The equation for the area of a circle is pi times the square of the radius or A = πr2. Calculating the area of a sector involves figuring out what fraction of the circle's area the sector covers.
- Understand A = πr2
The radius of a circle is defined as a line segment drawn from the circle's center to any point on its edge. Pi is the ratio of a circle's circumference to its diameter. Pi is an irrational number, meaning it is a decimal that does not terminate or repeat, but for everyday purposes, it can be rounded to 3.14.

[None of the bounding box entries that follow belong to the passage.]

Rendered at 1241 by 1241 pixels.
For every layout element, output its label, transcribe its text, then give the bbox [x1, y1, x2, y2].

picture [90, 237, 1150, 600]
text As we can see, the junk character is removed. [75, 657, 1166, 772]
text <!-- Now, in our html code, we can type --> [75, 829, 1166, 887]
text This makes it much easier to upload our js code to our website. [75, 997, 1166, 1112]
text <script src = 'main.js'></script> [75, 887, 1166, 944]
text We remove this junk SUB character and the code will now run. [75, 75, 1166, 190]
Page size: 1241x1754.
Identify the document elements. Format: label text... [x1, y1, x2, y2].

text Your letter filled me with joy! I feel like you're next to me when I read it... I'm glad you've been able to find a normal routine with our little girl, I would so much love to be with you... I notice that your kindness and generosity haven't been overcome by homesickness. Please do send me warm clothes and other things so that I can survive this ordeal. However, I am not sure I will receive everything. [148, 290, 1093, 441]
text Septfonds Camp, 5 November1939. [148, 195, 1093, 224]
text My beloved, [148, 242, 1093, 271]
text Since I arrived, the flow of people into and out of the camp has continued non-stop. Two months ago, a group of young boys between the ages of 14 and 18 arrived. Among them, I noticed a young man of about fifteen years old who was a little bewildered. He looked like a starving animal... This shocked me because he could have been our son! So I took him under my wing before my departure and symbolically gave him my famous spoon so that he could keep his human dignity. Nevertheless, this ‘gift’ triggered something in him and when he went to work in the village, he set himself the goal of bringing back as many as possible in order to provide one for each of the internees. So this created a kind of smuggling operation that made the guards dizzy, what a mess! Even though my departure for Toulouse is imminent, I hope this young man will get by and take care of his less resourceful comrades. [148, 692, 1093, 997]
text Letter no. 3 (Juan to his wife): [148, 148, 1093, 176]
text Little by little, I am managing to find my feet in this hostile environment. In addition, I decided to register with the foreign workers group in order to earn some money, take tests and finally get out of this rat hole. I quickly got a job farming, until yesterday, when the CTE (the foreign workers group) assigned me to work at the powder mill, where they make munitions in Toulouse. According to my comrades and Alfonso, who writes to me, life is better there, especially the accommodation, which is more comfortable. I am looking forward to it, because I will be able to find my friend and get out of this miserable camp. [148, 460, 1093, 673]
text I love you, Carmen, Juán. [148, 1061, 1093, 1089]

- Apply the circle area formula
Suppose a circle has a radius of 10 centimeters. To find its area, square 10 to get 100, and then multiply by 3.14. The circle's area is 314 square centimeters.
- Figure out units of arc
Recall that the edge of a circle spans 360 degrees. A right angle drawn from the circle's center and intersecting its edge covers 90 degrees of arc. The area of this sector would be 90/360 or 1/4 the area of the whole circle. Other angles work the same way when drawn at the circle's center. This is the remaining step necessary to calculate the area of a sector.
- Try a sample problem
Go back to the circle in step 2. Suppose a 60-degree angle is drawn at the circle's center. The area of the circle is 314, and 314 divided by 6 is 52.33. Therefore, a sector with a central angle of 60 degrees inscribed a circle with a radius of 10 centimeters has an area of 52.33 square centimeters.